Не в полной мере оценен вклад в развитие исторической психологии культурно-исторических исследований русского историка А. С. Лаппо-Данилевского. Особенно это касается его работ «История русской общественной мысли и культуры XVII–XVIII вв.», «История политических идей в России в XVIII в. в связи с общим ходом развития ее культуры и политики» (Лаппо-Данилевский, 1990, 2005). Основная идея, представленная в этих трудах, посвящена раскрытию предположения о том, что развитие общества первично по отношению к развитию государства. По мнению авторов, «просвещенное» государство должно способствовать формированию личности русского человека. Подобные идеи отражены и в работе М. О. Кояловича «История русского самосознания по историческим памятникам и научным сочинениям», опубликованной в 1884 году (Коялович, 2011). Безусловно, что при изучении особенностей русского и российского менталитета (см., например: Историогенез…, 2016, 2019; Кольцова, Журавлев, 2017; и др.) обращение к исследованиям этих авторов является необходимым условием достоверности и содержательной наполненности выдвигаемых теоретических построений.

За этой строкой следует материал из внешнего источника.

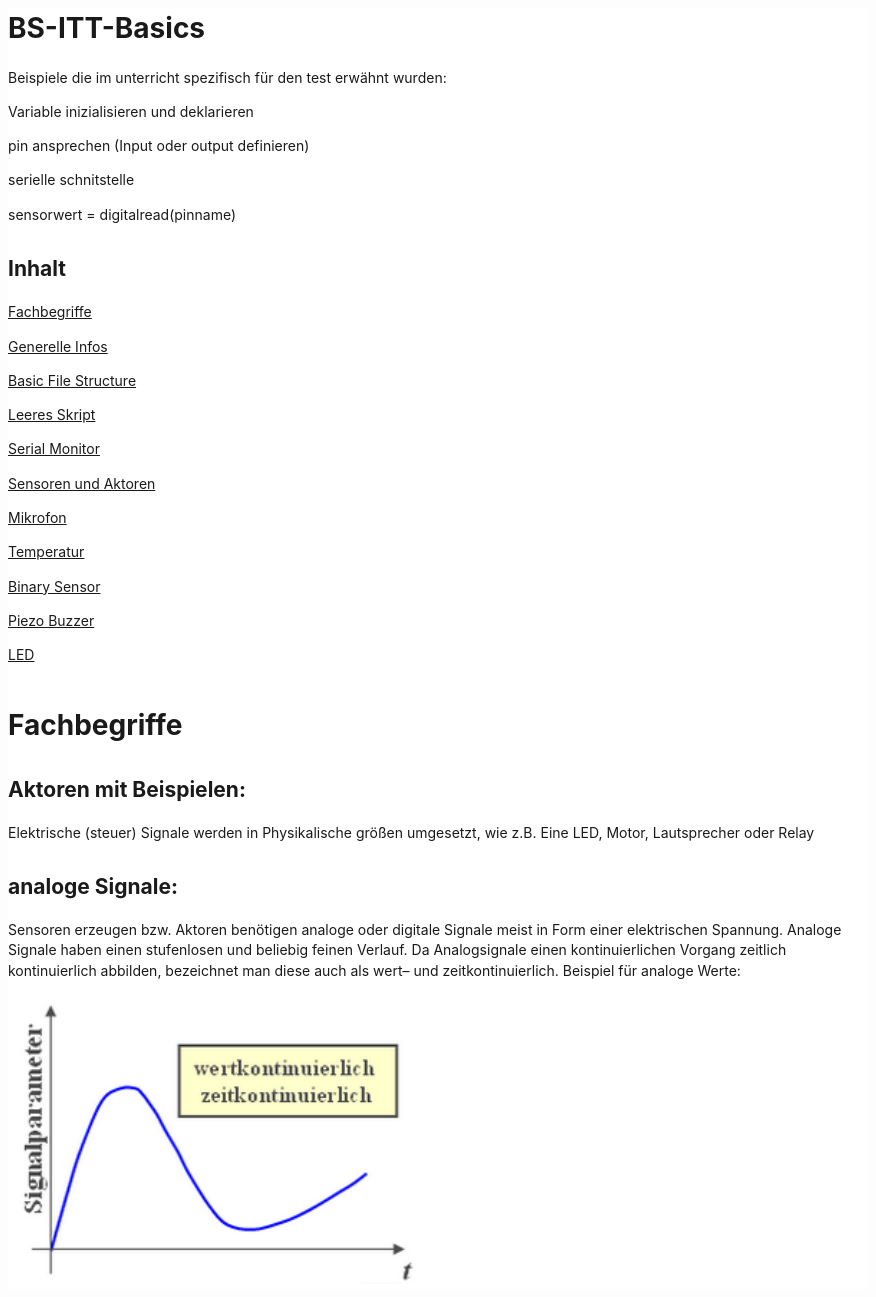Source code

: # BS-ITT-Basics

Beispiele die im unterricht spezifisch für den test erwähnt wurden:

Variable inizialisieren und deklarieren

pin ansprechen (Input oder output definieren)

serielle schnitstelle

sensorwert = digitalread(pinname)


## Inhalt

[Fachbegriffe](#Fachbegriffe)

[Generelle Infos](#generelle-infos)

[Basic File Structure](#basic-file-structure)

[Leeres Skript](#leeres-skript)

[Serial Monitor](#serial-monitor)

[Sensoren und Aktoren](#externe-komponenten)

  [Mikrofon](#Mikrofon)
  
  [Temperatur](#Temperatur)
  
  [Binary Sensor](#binary-sensor)
  
  [Piezo Buzzer](#piezo-buzzer)
  
  [LED](#led)


# Fachbegriffe

## **Aktoren mit Beispielen:** 
Elektrische (steuer) Signale werden in Physikalische größen umgesetzt, wie z.B. Eine LED, Motor, Lautsprecher oder Relay

## **analoge Signale:**  
Sensoren erzeugen bzw. Aktoren benötigen analoge oder digitale Signale meist in Form einer elektrischen Spannung. Analoge Signale haben einen stufenlosen und beliebig feinen Verlauf. Da  Analogsignale einen kontinuierlichen Vorgang zeitlich kontinuierlich abbilden, bezeichnet man diese auch als wert– und zeitkontinuierlich.
Beispiel für analoge Werte:

![Beispiel für einen Analogen Wert](https://github.com/AudioCrafter/BS-ArduinoIDE-Basics/blob/main/Analoge%20werte%20beispiel.png?raw=true)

В русле отечественной науки значимость воздействия культуры на развитие личности в психологическом аспекте обосновал в своей культурно-исторической психологии Л. С. Выготский, эмпирическое подтверждение этих идей своего учителя продолжил А. Р. Лурия. В 1961 г. Б. Ф. Поршневым, выступившим с докладом «Состояние пограничных проблем биологических и общественно-исторических наук», был поставлен вопрос о междисциплинарных исследованиях в области социальной и исторической психологии (Поршнев, 1962). Он организовал семинар по исторической психологии при Институте всеобщей истории АН СССР, а в 1966 г. вышла его книга «Социальная психология и история» (Поршнев, 1966). В ней в наиболее полном виде была представлена разработанная Поршневым социально-психологическая концепция, в которой обосновывалась трактовка исторических событий и в целом исторического процесса как последовательной смены фаз «суггестия – контрсуггестия – контрконтрсуггестия».